Dear Ken.
I am not an expert either. This is one of the challenges in today's world
demanding multidisciplinary approaches: you cannot merely place one expert
beside the other to link disciplines, they have to interact to create new
knowledge, to enhance understanding. OR there has to be moderators inspiring
the experts to interact. OR being experts themselves, interacting by opening
neighboring research fields like cognitive neuroscience, neuropsychology and
more. OR by writing for non experts and thereby opening up for
multidisciplinary collaboration. Damasio is a neuroscientist -but also a
moderator. As you say Ken, even for you as a non expert he is a pleasure to
read.
There are others: Ramachandran, Frith, LeDoux, Brizendine, Wilson, Bennet,
Dennet, Maturana/Varela, Maldonato ... These are all scholars, often
presenting hard evidence but also sometimes (like Brizendine) transforming
these into popular science, possible to apprehend also for practitioners -
and an interested public.
In Frith's book (2007. Oxford: Blackwell): "Making up the Mind. How the
Brain Creates our Mental World", there is a very interesting prologue about
Hard and Soft Science respectively.
I personally would like to see much more interdisciplinary exchange to
identify areas which have the capacity to develop and refine each other
mutually by continued research.
It was when researching timelessness that my work moved into exploring
neuroscience, which finally resulted in the notion of "affective
sustainability". BUT, I am therefore not an expert, I merely opened a door
and went into "the antechamber". Maybe I should call myself a moderator.

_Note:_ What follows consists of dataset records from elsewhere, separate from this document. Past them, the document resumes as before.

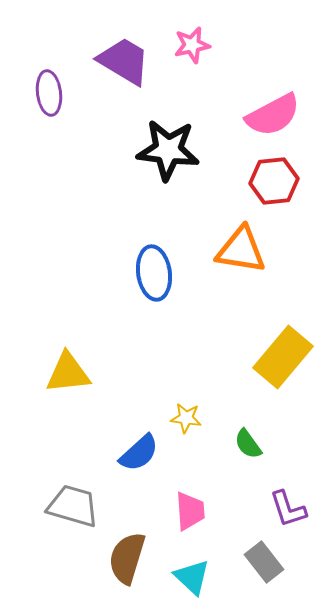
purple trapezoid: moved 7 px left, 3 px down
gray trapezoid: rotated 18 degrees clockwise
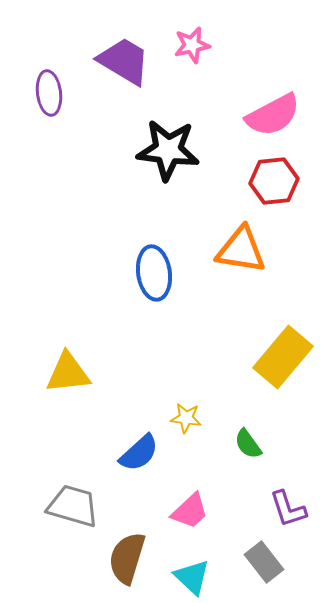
pink trapezoid: rotated 51 degrees clockwise
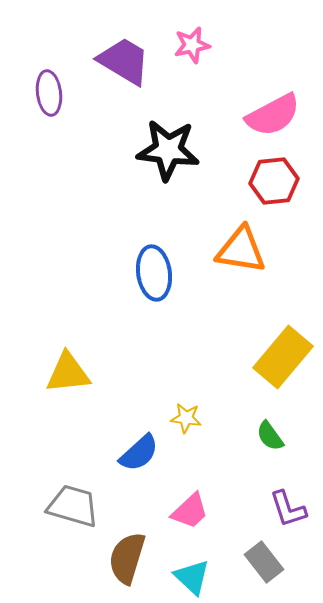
green semicircle: moved 22 px right, 8 px up
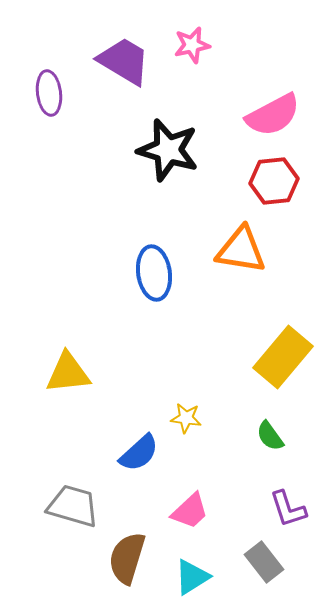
black star: rotated 10 degrees clockwise
cyan triangle: rotated 45 degrees clockwise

I wrote a paper for CEPHAD in 2010: "Meaning: Making sense of non-sense."
It is not very scholarly as it was meant for a round-table discussion but
fair enough.
I will be happy to send it by demand off line.
Best
Kristina
----- Original Message -----
From: "Ken Friedman" <[log in to unmask]>
To: <[log in to unmask]>
Sent: Tuesday, November 20, 2012 2:34 PM
Subject: Re: Meta-Language and Terminology
Dear Kristina,
Thanks for this post. I am aware of Antonio Damasio’s work and I agree with
him on this point and others. I also agree with you on the importance of
neuroscience in these issues, in design research, and in design.

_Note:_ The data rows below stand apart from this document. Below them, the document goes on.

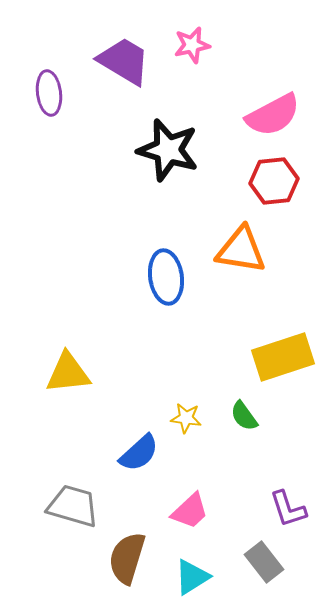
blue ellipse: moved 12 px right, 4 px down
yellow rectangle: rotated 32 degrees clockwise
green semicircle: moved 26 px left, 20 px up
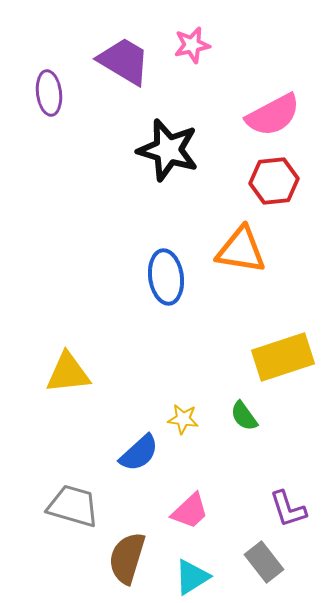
yellow star: moved 3 px left, 1 px down
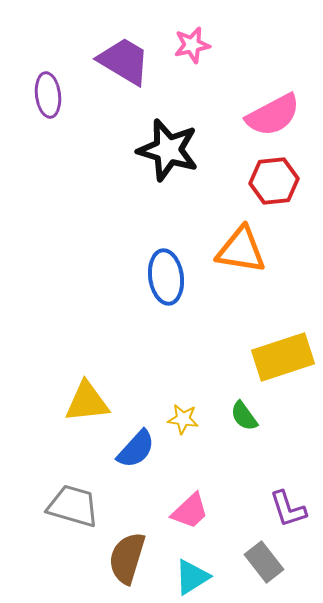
purple ellipse: moved 1 px left, 2 px down
yellow triangle: moved 19 px right, 29 px down
blue semicircle: moved 3 px left, 4 px up; rotated 6 degrees counterclockwise
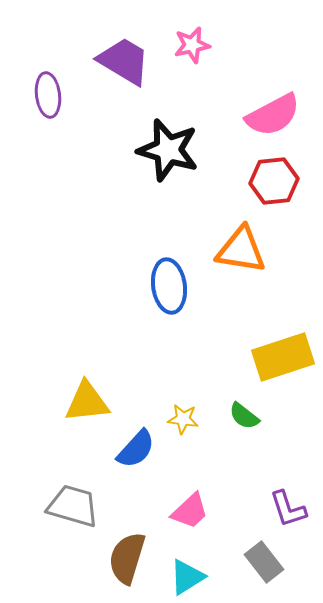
blue ellipse: moved 3 px right, 9 px down
green semicircle: rotated 16 degrees counterclockwise
cyan triangle: moved 5 px left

That said, I am not knowledgeable and skilled enough to deploy neuroscience
in a reasonableway, so I’d rather not address it. No one can be expert in
everything.
There are people who do address these issues. Project UMA brings together a
partnership of professors and researchers from Technological University of
Delft, Cambridge University, University of Vienna, and Swinburne University
of Technology toexplore some of these issues under the rubric of
neuroaffective design.
Using neuroscience to support the argumentation in some of the recent
threads would require reasoned argument from evidence applied carefully to
the claims made in different notes. Since I do not understand the science
involved here, I’ll stick with reasoned arguments from issues I understand.
Perhaps I will one day know enough about neuroscience to say something
interesting. I have a bit of study and learning ahead of me to do so.
Until then, I welcome your comments. I’d be delighted to see some comments
to these threads from someone who does have something useful from the
perspective of neuroscience with the carefully developed argumentation and
robust evidence that make Damasiosuch a pleasure to read.
Yours,
Ken
Professor Ken Friedman, PhD, DSc (hc), FDRS | University Distinguished
Professor | Swinburne University of Technology | Melbourne, Australia |
[log in to unmask] | Phone +61 3 9214 6102 |
http://www.swinburne.edu.au/design
--
Kristina Borjesson wrote:
—snip—
I have jumped in and out of the discussion, which has had it’s high and low
points.
I might have missed something but I have so far seen no reference to
neuroscience. When discussing issues linked to mind and body, self and
consciousness, reality and illusion, and more, advances within neuroscience
are very relevant. In a recent keynote a famous Swedish neurologist said
something like: “neuroscience can today prove what philosophers suggested
hundreds of years ago.” Or as put by Antonio Damasio: (free quote) “as a
neuroscientist you must have a good understanding of philosophy.”